**Directive**. When you have gone through the records, report how many lines include "working", giving the number and nothing more.

**Dataset excerpts**.
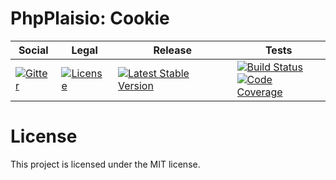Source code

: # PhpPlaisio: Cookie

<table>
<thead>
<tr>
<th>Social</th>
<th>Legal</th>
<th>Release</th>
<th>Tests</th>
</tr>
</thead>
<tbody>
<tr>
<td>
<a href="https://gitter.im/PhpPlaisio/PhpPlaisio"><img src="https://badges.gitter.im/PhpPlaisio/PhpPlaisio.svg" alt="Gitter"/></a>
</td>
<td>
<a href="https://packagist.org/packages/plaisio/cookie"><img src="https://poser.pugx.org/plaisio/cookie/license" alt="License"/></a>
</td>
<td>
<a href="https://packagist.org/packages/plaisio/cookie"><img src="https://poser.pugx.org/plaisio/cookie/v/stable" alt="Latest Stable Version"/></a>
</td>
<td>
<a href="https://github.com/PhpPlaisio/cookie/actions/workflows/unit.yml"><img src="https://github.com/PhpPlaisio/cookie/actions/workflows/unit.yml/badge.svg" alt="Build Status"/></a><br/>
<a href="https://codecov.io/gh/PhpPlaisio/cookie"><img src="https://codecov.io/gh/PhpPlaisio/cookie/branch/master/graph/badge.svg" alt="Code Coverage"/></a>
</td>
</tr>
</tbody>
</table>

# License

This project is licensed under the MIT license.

---

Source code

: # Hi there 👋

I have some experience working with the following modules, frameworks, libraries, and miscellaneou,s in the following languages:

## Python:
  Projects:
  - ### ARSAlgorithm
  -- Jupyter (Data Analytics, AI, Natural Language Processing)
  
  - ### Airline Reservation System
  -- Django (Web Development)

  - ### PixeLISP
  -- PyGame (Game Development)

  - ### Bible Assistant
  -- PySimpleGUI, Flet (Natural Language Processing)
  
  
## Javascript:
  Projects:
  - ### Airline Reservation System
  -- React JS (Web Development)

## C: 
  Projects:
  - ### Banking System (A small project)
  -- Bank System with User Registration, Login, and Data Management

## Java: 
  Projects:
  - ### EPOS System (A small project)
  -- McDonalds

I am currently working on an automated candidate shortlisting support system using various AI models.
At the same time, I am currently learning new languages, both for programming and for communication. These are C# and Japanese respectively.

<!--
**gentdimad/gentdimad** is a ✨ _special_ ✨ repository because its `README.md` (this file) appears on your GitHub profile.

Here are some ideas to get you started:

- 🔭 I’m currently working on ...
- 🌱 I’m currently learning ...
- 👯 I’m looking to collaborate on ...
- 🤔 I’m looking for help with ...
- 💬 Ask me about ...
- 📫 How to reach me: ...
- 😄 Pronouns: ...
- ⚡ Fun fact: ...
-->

**Problem solution**. 3